DER SCHLAFENDE BÄR

 

A. sprach nicht. Er war schon dreieinhalb, aber er sprach nicht. Ich erfuhr, daß er ein ungewolltes Kind war. Die Mutter hatte es gegen den Willen des Vaters bekommen und A. sah aus, als fürchte er sich, vor jedem und allem. Sein zwei Jahre älterer Bruder war stämmig und laut und gedieh prächtig. Ich legte ein Bärchen auf den Tisch und erzählte A., daß Bären den Winter über schlafen. Wir ließen das Bärchen schlafen. Der Winter verging. Da lag es und alles sprang schon herum. Die Maus. Der Fuchs. Der Spatz und die Katze. Alle versuchten, das Bärchen zu wecken. Die Maus piepste, aber das war wohl zu leise. Der Spatz tschilpte und schimpfte und piekste ihn mit dem Schnabel. Die Katze kratzte ihn und der Fuchs zog ihn unsanft am Bein. Der Bär hörte kurz auf mit Schnarchen, drehte sich um und schlief weiter. Das gefiel A. gar nicht.
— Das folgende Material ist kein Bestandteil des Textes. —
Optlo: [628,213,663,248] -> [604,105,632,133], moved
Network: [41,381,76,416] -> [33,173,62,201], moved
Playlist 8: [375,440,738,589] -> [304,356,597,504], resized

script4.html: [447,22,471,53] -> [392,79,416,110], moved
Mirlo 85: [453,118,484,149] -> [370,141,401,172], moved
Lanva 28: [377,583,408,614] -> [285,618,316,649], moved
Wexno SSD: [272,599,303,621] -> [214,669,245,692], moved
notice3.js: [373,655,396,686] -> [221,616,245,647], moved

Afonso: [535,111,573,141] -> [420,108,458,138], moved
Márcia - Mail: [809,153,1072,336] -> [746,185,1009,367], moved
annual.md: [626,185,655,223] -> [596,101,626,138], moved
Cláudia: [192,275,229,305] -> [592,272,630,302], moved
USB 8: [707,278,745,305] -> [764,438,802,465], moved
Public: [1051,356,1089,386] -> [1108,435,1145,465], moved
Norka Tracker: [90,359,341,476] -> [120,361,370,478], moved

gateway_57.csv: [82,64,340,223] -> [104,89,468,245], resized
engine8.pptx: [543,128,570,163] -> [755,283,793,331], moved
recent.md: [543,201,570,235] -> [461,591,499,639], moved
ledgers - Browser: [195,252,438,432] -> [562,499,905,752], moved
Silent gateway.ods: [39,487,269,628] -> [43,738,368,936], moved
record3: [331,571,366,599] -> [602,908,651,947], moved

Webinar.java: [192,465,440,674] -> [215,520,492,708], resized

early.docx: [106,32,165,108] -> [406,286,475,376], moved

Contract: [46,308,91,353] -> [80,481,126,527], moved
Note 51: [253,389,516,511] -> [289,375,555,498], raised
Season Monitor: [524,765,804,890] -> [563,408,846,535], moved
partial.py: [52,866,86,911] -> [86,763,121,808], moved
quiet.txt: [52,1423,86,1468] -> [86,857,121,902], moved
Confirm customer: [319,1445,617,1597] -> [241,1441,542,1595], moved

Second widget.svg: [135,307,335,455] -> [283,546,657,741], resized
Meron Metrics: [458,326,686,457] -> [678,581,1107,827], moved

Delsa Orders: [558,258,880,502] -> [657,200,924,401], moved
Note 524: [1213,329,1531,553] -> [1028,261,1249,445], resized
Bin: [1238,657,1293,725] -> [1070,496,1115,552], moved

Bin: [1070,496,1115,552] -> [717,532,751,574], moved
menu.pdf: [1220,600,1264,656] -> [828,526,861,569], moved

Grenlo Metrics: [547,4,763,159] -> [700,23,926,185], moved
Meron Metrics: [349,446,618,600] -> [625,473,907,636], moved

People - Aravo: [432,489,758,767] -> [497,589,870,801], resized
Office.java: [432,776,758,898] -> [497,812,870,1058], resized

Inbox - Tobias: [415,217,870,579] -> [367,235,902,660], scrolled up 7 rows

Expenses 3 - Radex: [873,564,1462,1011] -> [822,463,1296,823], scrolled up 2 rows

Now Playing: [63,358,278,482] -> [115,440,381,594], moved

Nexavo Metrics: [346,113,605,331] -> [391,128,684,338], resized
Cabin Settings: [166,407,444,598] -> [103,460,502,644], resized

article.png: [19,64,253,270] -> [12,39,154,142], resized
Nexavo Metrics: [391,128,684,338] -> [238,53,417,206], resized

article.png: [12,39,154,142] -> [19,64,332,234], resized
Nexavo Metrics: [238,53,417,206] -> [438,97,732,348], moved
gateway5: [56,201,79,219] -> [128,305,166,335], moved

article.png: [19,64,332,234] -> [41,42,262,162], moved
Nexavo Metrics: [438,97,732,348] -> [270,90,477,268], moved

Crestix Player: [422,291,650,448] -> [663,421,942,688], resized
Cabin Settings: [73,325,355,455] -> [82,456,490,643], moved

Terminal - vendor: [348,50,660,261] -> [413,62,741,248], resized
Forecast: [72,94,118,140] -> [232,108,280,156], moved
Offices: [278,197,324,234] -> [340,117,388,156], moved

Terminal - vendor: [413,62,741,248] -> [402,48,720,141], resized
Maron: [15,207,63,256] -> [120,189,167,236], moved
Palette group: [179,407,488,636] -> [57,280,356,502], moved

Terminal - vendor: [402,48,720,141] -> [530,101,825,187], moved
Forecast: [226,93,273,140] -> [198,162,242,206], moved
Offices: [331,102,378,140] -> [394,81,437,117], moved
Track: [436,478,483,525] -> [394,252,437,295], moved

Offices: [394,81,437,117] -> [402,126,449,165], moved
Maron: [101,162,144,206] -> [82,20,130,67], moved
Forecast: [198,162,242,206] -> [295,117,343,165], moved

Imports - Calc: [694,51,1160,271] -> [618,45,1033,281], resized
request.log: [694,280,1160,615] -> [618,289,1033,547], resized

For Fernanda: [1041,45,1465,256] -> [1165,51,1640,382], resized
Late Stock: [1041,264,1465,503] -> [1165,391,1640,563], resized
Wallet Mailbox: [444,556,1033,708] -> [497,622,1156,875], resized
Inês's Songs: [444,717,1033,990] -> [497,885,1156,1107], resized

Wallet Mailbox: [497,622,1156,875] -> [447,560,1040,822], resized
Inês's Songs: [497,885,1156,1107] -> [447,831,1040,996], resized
Er schnappte sich den Bären und setzte ihn hin. Aber er fiel gleich wieder um. Er setzte ihn wieder und wieder auf, aber er fiel immer wieder um. Daß der Bär nun den ganzen Sommer über und noch den Winter dazu schlafen sollte, gefiel A. nicht. Und noch weniger, daß er nichts dagegen tun konnte. Wir müssen ihn wecken, sagte ich. Am besten rufen wir ganz laut: Aufstehn! A. hat sich tatsächlich so über den Bären geärgert, daß ihm etwas entfuhr. Aber was er sagte, daran kann ich mich nicht erinnern. Letztlich ließen wir ihn einfach noch ein ganzes Jahr schlafen. Das nächste mal, als A. kam und den Bären auf dem Tisch liegen sah, wurde er ziemlich nervös. Ich fragte ihn, wer denn das letzte mal geholfen hatte, den Bären zu wecken: „Fuchs. .. Maus... Katze... Vogel“ purzelte es langsam aus ihm heraus. Fuchs, Maus, Katze, Vogel – das waren seine erste Worte.